=== Document section ===
Coffman’s last vote against Planned Parenthood funding came in 2011, when House Republicans added a resolution to the federal budget bill, HR 36, stating that funding in the legislation “may be made available for any purpose to Planned Parenthood Federation of America Inc. or any affiliate of Planned Parenthood Federation of America Inc.”

Coffman’s office did not return a phone message seeking comment.

Throughout the campaign, abortion rights advocates, as well as Coffman’s opponent Andrew Romanoff, have spotlighted Coffman’s previous support for Colorado’s “personhood” amendments, which would ban abortion, even for rape and incest.

Coffman, along with Colorado senatorial candidate Cory Gardner, withdrew his support from the state “personhood” amendments in March, saying the issue had been settled.

Coffman over the past year has relaxed his opposition to offering women who had been raped the option of abortion. He has a record of vehement opposition to abortion for any reason.

“Planned Parenthood of the Rocky Mountains supports funding for domestic violence services. And as the leading advocate for Planned Parenthood health centers in Colorado, we know that these programs are vital to helping women and their families escape domestic violence and move forward with their lives,” Alderman wrote. “Women’s safety is not a political issue and we are pleased the program was reauthorized by Congress across party lines.”

Coffman and Romanoff are battling in a congressional district that was re-drawn in 2010, changing it from reliably Republican to competitive. The district was represented by Rep. Tom Tancredo, an anti-immigration firebrand, before Coffman took it over in 2008.

The Coffman-Romanoff race is widely considered to be one of the closest House races in the country this year.
=== Information given ===
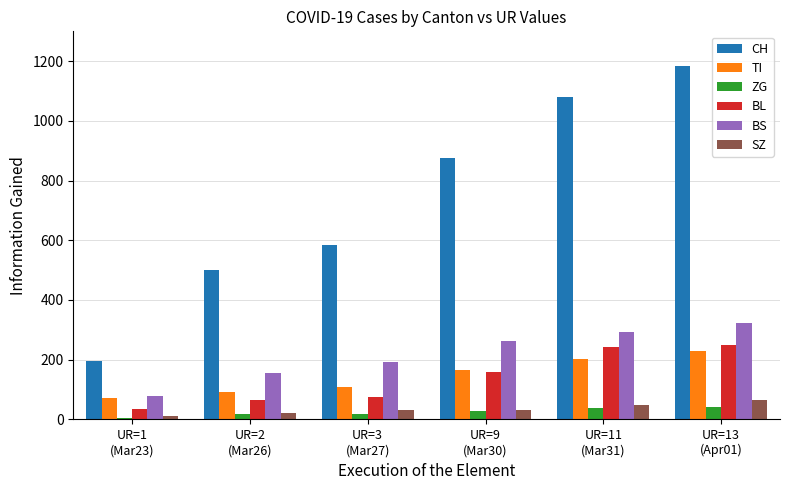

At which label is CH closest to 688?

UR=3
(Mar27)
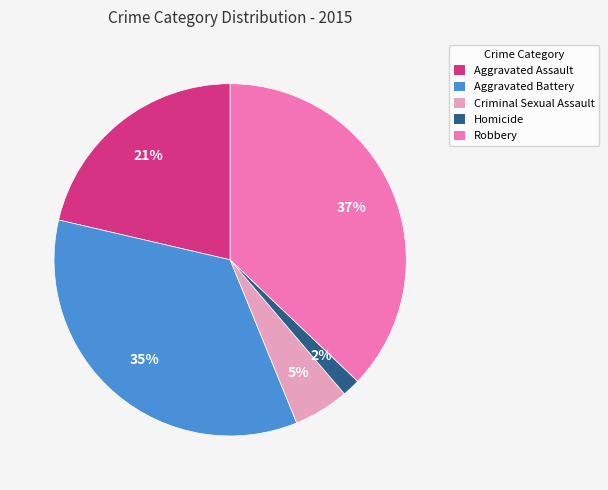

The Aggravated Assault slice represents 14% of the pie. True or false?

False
===
=== Information given ===
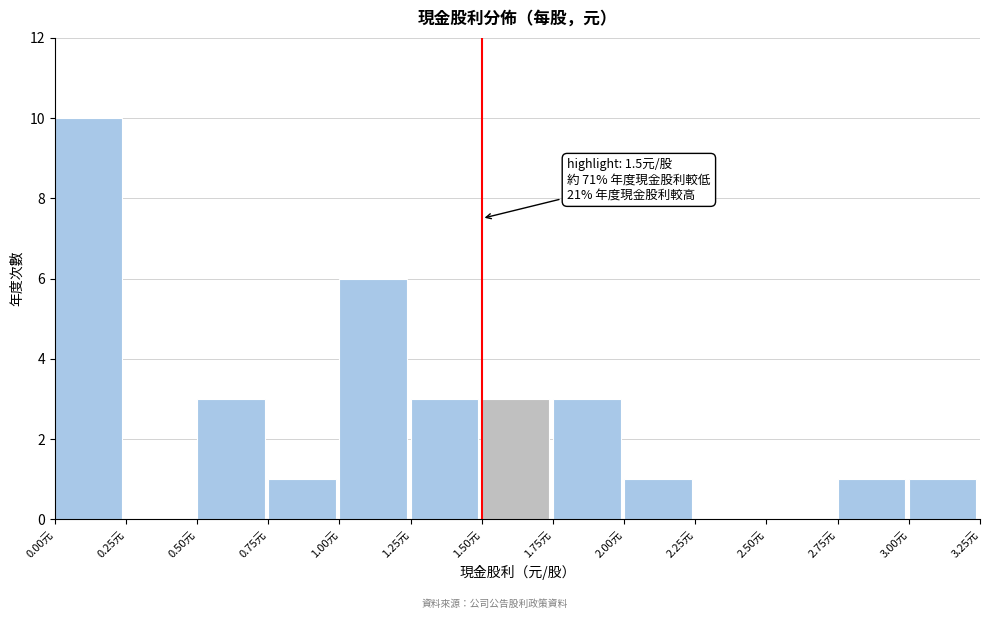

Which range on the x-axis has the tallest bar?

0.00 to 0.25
===
• _Action item 1_: List every four-digit year that appears in the text about the Coffman-Romanoff race.
• _Action item 2_: Set down the part of the text about the Coffman-Romanoff race starting at "Throughout the campaign, abortion" and ending at "had been settled.".

• _Exercise answer 1_: 2011, 2010, 2008

• _Exercise answer 2_:
Throughout the campaign, abortion rights advocates, as well as Coffman’s opponent Andrew Romanoff, have spotlighted Coffman’s previous support for Colorado’s “personhood” amendments, which would ban abortion, even for rape and incest.

Coffman, along with Colorado senatorial candidate Cory Gardner, withdrew his support from the state “personhood” amendments in March, saying the issue had been settled.